Presentations were provided on a number of topics and disciplines and some laboratory specific highlights are described below:
- E-Archiving in the Cloud: The session included discussion of the compliance, strength and limitations of archiving using cloud based systems. The need for system validation was reiterated including ensuring reliability, authenticity, integrity and usability of the archived data, with readability being checked at appropriate intervals. System security from both a physical and virtual perspective is also critical. Potential risks and limitations to be considered were highlighted as change controls, software updates, periodic review and ensuring readability of the data. The retention period may also differ depending on the period defined by national laws and regulations, expedited retrieval of the data could also be affected by different time zones and different file properties could hamper reprocessing or reimporting to the original system.
- ICH E6 (R3): This revision of the document will include full re-write of principles and annexes aligned with ICH E8 as appropriate. A clear and concise scope where expectations are fit for purpose, focusing on principles and objectives critical to quality design aspects addressing differences between regulatory trials of unapproved drugs compared to pragmatic trials of approved drugs. Focus remains on investigator site practices and overarching principles – human subject protection and data quality using a risk-based approach to oversight and monitoring.
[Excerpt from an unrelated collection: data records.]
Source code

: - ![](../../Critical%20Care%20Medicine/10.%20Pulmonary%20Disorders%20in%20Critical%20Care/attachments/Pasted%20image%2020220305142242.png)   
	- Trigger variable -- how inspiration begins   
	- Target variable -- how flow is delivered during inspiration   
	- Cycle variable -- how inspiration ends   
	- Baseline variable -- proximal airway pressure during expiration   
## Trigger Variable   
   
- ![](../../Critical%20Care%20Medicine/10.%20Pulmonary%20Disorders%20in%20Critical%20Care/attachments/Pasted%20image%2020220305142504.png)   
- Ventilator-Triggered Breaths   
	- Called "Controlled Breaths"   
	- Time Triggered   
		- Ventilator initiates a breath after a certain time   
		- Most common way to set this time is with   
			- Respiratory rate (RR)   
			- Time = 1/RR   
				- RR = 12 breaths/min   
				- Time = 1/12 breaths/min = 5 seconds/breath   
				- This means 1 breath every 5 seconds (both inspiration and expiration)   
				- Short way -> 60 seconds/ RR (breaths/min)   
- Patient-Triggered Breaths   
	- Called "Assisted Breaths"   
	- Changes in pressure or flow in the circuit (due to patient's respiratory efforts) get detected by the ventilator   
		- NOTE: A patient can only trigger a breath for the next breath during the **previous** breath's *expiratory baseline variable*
- GLP specific expectations:
– Review of study plans by QA prior to initiation. Regulators agree that before study initiation the study plan should be supplied to QA for review.
– Changes of product (test item) name post report finalisation. A report amendment can be issued to change the name of the test item with Sponsor request attached and determination of the equivalence or Test Item.
– Electronic data from GLP studies may be stored and / or archived in data centres managed by third parties e.g. Amazon Web Services. These data centres, in general, are not considered to be GLP test facilities, however, there is an expectation from some monitoring authorities that the data centre should be inspected by the national monitoring authority of the country in which it is based at. In the UK, as long as test facility has sufficient oversight and performed a vendor assessment, the data centre would only be inspected by GLP monitoring authorities if there was an issue and / or potential legal breaches.
– Electronic Signatures on GLP Documents. Any GLP document is accepted with a validated electronic signature, it must be retained on an electronic format with full accountability, signature clearly traceable. Docusign does not meet the requirements of a qualified electronic signature system as far as German regulators are concerned and the Environmental Protection Agency (EPA) does not accept qualified electronic signatures which may be a problem for multi-country submissions.
– Terminated GLP Studies. For a GLP study terminated before the end of the study, an amendment needs to be written and short summary report subjected to QA. It is unlikely to be able to claim compliance as it has not met the study’s objective.
– Use of Non-GLP Personnel, Sites or Activities. The MHRA suggests formal advance notification to extend footprint to another organisation. It requires risk assessment and justification included to explain why decisions have been made to select a nonGLP site. France and Austria would not give “authorisation” or approval to use.